Give us praise and credit to our faces, behind our backs, and to our bosses. It’s been established that men overestimate their abilities while women underestimate their own natural talents. On average, we don’t sing our own praises like men, and that doesn’t get us promoted any faster. If you think the women around you are great, tell them. And then, tell everyone else.


The confidence gap between men and women has been clearly established. Men aggressively ask for what they want, and when they don’t get it, they ask again (and again). They are unafraid and can be downright arrogant about their careers. Speak up to your supervisor on behalf of a female colleague who is doing well and deserves recognition. Do you know how great that will also make you look? I do.


Women often feel guiltier than men and are hard-wired for empathy. Interestingly, empathy goes hand in hand with guilt. And social pressure around us doesn’t help. Stop giving working mommas “that look” at the end of the day, when they leave a meeting suddenly at 5:30pm to take care of their family. Trust me - we feel bad enough. And what you don’t know is that we will burn ourselves out working twice as hard to make up for it. Because, YES, research indicates women on average are working longer and harder than men. Need any more evidence that we kick ass?

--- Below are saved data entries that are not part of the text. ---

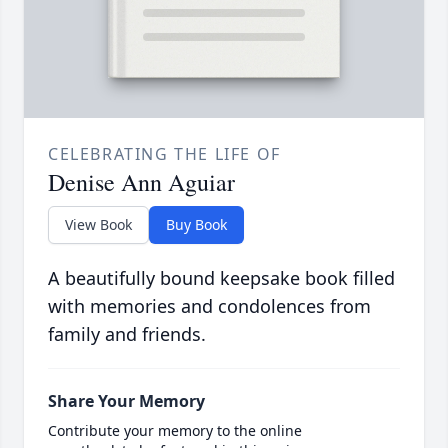
CELEBRATING THE LIFE OF
Denise Ann Aguiar
View Book
Buy Book
A beautifully bound keepsake book filled
with memories and condolences from
family and friends.
Share Your Memory
Contribute your memory to the online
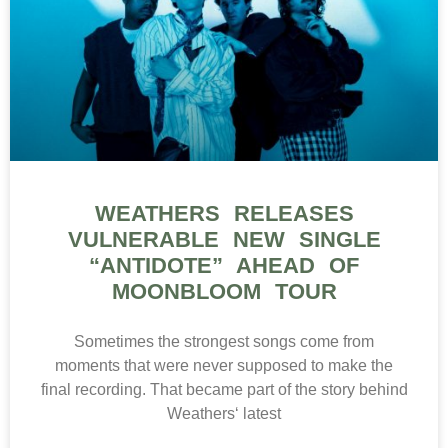
WEATHERS RELEASES
VULNERABLE NEW SINGLE
“ANTIDOTE” AHEAD OF
MOONBLOOM TOUR
Sometimes the strongest songs come from
moments that were never supposed to make the
final recording. That became part of the story behind
Weathers‘ latest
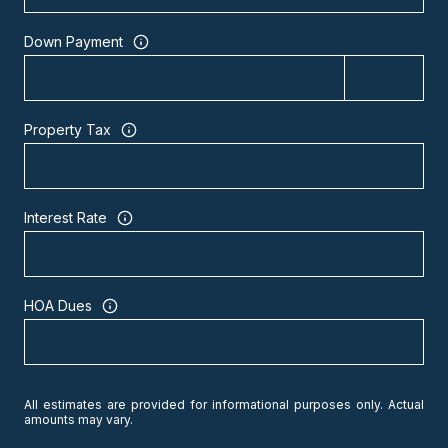
Down Payment
Property Tax
Interest Rate
HOA Dues
All estimates are provided for informational purposes only. Actual
amounts may vary.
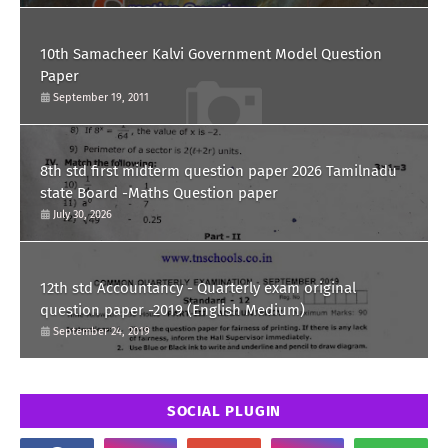
10th Samacheer Kalvi Government Model Question
Paper
September 19, 2011
8th std first midterm question paper 2026 Tamilnadu
state Board -Maths Question paper
July 30, 2026
12th std Accountancy - Quarterly exam original
question paper -2019 (English Medium)
September 24, 2019
SOCIAL PLUGIN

Women with forceful leadership styles are harshly judged as being “a bitch” and yet if they aren’t aggressive, they are judged as weak. Someone once told me I needed to be "more of a prick" if I wanted to be a great leader. Yes, that someone was a guy. That “persona” may work for some people, but it wasn’t my jam. Women have lots of ways of getting things done and leading, but brute force and yelling isn’t always the answer. In lieu, women often combine skills like communication, empathy, perspective, and maturity to make effective leaders who outperform their rivals with a 66% higher return on invested capital, and a 53% higher return on equity. So there.


The loudest voice in the room isn’t always the smartest. Though a gender-neutral point, this does tend to affect women more than men. Having a seat at the table doesn't mean people will listen to you. Create a space for women to speak up at meetings. Make it easier for them to be heard and have the floor. When I present in meetings and another team member (man or woman) hasn’t said a word, I’ll start a sentence for them that I know they can finish. I want clients to hear them even if only for a minute. Some great mentors did that for me when I wasn’t expecting it (right in the middle of a pitch!), and I’ve been thankful ever since. Do the same for women in your workplace.

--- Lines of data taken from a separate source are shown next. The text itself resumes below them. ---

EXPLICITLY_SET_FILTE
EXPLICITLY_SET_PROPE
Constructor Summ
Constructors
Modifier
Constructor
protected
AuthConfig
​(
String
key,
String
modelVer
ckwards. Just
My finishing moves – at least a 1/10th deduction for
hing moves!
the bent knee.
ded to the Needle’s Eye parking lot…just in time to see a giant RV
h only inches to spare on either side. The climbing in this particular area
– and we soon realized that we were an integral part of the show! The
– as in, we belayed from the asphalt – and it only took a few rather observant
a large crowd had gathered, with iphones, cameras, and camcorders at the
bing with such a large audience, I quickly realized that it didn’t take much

To all the parents out there: we are the group raising the next generation of boys and talking to them about respect and the power of what women can accomplish. Those boys will become men, who will look back with bizarre wonder at the state of the world today. When I was younger, many girls wanted to be boys, just to do the things that they could. But times are a-changin’ and women are exemplifying each and every day that we are strong and capable. We are moving in the right direction. Let’s just move (or march) a little faster.